Here is something so much bigger than anything we had ever thought to ‘ask’ for, or to ‘seek.’ Here is a door that we never dreamed we should knock on.

We all know the elusiveness of that ‘personal peace’ that I know is given to me when I hear those words that do just what they say, “I forgive YOU all of YOUR sins.” I know that God loves me and that I am forgiven and that MY guilt has been lifted from MY shoulders.

But I still live in the world, and the SIN OF THE WORLD surrounds me and I cannot escape it. And as long as I live in the world, I will be threatened by the SIN OF THE WORLD. And even though it may not be from my hand or because of me, as long as I am aware that there are so many people who are suffering and dying because of the SIN OF THE WORLD, how can I enjoy this peace as I long to? “Behold, the Lamb of God who takes away the sin OF THE WORLD.”

He TAKES AWAY your sin and my sin and the sin of every person from the first to the last that causes us to all to suffer and die. But He also TAKES AWAY the sin that corrupts the whole creation, and causes the crust to break and the seas to revolt and the skies to withhold the rain or to rain too much and the land to dry up or be washed away. “Behold, the Lamb of God who takes away the sin OF THE WORLD.”

What else can this mean but the restoration of the entire world? Every spec of sin rooted out from every nook and cranny of the universe and from human being. Holy and sinless people living in a holy and sinless world. “Then I saw a new heaven and a new earth, for the first heaven and the first earth had passed away… And I saw the holy city, new Jerusalem, coming down out of heaven from God, prepared as a bride adorned for her husband. And I heard a loud voice from the throne saying, “Behold, the dwelling place of God is with man. He will dwell with them, and they will be his people, and God himself will be with them as their God. He will wipe away every tear from their eyes, and death shall be no more, neither shall there be mourning, nor crying, nor pain anymore, for the former things have passed away.” And he who was seated on the throne said, “Behold, I am making all things new.” (Rev. 21:3-5)

“What are you seeking?”
Who would have ever imagined that we could dare to seek such a life, such a world, such a Savior as this?

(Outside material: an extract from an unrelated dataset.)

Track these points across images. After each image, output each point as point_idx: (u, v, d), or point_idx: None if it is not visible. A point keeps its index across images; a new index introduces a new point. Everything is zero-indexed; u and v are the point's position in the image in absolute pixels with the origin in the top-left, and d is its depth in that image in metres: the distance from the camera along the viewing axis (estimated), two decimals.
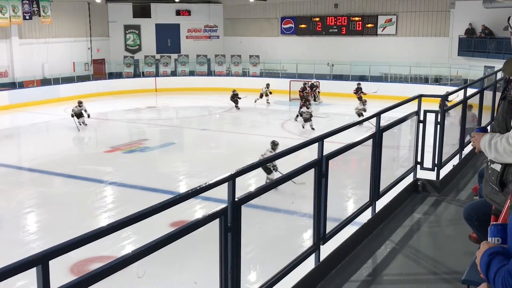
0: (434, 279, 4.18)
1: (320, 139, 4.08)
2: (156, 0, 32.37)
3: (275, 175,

I think that you have to hand to Andrew and the other disciple with him. They didn’t know what to do with this question any more than we do. But after listening to John’s sermon, they knew that whatever it was that they were seeking and searching for, somehow, it was all wrapped up in this man whom they were following.

“Where are you staying?” They just want to be with Jesus. If they are with Him and He is with them, that’s enough. They’re satisfied.

And the gracious reply of Jesus is, “come and you will see.”

“So they came and saw where he was staying, and they stayed with him that day, for it was about the tenth hour.”
It would have been so nice if John, who was probably that other disciple with Andrew, would have told us something about what happened during their visit with Jesus. But he tells us nothing.

But whatever happened, Andrew is so excited, that the first thing he does is to find his brother Simon. “We have found the Messiah.” Andrew didn’t know exactly what it was he was ‘seeking.’ But now, he is quite sure that he found it.

“And he brought Him to Jesus.”
“Behold, the Lamb of God, who takes away the sin of the world.”

“What are you seeking?”

You should know that even though we may not know what to do with a question like this, the Lamb of God does. “Jesus, what are you seeking?” “I am seeking you.”

Like a woman seeking her lost coin and a shepherd seeking his lost sheep and a father seeking his lost son – He is seeking you. From Zachaeus’ dining room table, Jesus declares, “For the Son of Man came to seek and to save the lost.” (Luke 19:10).

He knows the hole in each of our hearts and He wants to fill it with Himself. He knows that we are hungry and thirsty, and He finds us and says, “Take and eat – this is my body. Take and drink – this is my blood. It takes away the sin of the world.”